In 2008 the total number of full-time equivalent jobs was 1,026. The number of jobs in the primary sector was 24, of which19 were in agriculture and 5 were in forestry or lumber production. The number of jobs in the secondary sector was 700 of which 647 or (92.4%) were in manufacturing and 53 (7.6%) were in construction. The number of jobs in the tertiary sector was 302. In the tertiary sector; 94 or 31.1% were in wholesale or retail sales or the repair of motor vehicles, 14 or 4.6% were in the movement and storage of goods, 21 or 7.0% were in a hotel or restaurant, 21 or 7.0% were in the information industry, 15 or 5.0% were the insurance or financial industry, 33 or 10.9% were technical professionals or scientists, 55 or 18.2% were in education and 17 or 5.6% were in health care.

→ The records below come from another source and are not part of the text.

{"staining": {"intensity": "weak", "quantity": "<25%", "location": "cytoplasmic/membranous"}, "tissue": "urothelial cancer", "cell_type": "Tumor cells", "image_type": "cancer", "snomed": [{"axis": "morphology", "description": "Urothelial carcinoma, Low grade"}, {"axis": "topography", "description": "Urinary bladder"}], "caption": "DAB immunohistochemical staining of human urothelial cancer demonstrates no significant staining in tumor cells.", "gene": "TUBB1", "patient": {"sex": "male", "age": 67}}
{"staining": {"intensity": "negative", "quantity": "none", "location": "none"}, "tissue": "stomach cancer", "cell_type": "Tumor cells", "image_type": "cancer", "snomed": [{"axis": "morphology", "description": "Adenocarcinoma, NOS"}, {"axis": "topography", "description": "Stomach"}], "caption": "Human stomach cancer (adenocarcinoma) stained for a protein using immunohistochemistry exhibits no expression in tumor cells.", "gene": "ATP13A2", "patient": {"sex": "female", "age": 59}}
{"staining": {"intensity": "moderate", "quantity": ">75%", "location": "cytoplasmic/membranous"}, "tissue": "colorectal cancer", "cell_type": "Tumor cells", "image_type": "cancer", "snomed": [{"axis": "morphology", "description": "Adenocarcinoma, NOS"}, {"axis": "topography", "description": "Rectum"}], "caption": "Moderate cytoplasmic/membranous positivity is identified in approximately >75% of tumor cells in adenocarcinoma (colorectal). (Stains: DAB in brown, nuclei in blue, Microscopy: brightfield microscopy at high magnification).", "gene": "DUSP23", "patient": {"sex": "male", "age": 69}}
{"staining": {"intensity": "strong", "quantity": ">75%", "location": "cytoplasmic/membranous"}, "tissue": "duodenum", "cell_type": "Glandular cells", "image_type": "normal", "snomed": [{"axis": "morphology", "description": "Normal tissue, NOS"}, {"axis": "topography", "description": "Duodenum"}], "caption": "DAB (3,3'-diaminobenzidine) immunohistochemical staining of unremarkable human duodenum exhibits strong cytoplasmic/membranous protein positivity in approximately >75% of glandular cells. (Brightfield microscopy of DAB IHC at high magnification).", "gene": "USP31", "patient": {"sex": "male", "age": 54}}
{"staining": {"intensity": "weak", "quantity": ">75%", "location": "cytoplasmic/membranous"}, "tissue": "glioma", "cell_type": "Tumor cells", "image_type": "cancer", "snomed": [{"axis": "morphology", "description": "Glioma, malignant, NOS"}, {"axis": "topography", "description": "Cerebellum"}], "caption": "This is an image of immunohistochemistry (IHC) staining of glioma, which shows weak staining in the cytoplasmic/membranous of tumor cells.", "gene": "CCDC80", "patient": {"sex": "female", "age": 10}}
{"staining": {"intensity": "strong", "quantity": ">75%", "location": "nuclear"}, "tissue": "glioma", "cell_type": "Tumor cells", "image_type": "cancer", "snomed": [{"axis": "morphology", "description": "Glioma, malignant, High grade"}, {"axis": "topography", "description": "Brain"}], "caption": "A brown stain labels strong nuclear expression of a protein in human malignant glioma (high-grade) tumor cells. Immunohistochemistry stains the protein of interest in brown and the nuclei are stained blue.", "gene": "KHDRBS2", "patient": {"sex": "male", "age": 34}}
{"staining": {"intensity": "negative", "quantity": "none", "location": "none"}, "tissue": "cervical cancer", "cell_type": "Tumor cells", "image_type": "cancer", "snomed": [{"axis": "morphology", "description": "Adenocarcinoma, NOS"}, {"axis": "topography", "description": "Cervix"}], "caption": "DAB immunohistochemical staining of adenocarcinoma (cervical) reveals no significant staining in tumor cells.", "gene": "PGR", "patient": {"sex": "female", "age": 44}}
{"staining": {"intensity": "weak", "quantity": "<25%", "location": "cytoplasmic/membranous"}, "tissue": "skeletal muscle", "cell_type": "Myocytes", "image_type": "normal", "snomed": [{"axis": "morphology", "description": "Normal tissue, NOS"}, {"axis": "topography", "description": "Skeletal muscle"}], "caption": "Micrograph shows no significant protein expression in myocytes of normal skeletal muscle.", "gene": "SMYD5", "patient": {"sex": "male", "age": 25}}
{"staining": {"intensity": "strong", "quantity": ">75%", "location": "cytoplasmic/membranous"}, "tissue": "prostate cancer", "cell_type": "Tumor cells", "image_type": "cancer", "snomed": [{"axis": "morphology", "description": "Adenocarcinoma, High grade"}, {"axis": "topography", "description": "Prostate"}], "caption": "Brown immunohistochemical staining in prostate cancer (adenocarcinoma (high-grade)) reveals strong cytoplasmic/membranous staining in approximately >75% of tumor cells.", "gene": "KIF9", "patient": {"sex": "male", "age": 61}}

In 2000, there were 718 workers who commuted into the municipality and 797 workers who commuted away. The municipality is a net exporter of workers, with about 1.1 workers leaving the municipality for every one entering. About 4.0% of the workforce coming into Oberdorf are coming from outside Switzerland. Of the working population, 23.9% used public transportation to get to work, and 44.5% used a private car.

==Religion==
From the 2000 census, 542 or 23.4% were Roman Catholic, while 1,261 or 54.4% belonged to the Swiss Reformed Church. Of the rest of the population, there were 28 members of an Orthodox church (or about 1.21% of the population), there were 17 individuals (or about 0.73% of the population) who belonged to the Christian Catholic Church, and there were 72 individuals (or about 3.10% of the population) who belonged to another Christian church. There was 1 individual who was Jewish, and 153 (or about 6.60% of the population) who were Islamic. There were 2 individuals who were Buddhist, 3 individuals who were Hindu and 1 individual who belonged to another church. 184 (or about 7.93% of the population) belonged to no church, are agnostic or atheist, and 55 individuals (or about 2.37% of the population) did not answer the question.

==Education==
In Oberdorf about 863 or (37.2%) of the population have completed non-mandatory upper secondary education, and 228 or (9.8%) have completed additional higher education (either university or a Fachhochschule). Of the 228 who completed tertiary schooling, 70.6% were Swiss men, 19.3% were Swiss women, 5.7% were non-Swiss men and 4.4% were non-Swiss women.

As of 2000, there were 299 students in Oberdorf who came from another municipality, while 69 residents attended schools outside the municipality.

==Transport==
Oberdorf is served by the Waldenburg narrow gauge railway, which operates a quarter-hourly train service to Liestal. At Liestal railway station, onward connection is made with the Swiss Federal Railway's services to Basel, Bern, Lucerne and Zürich.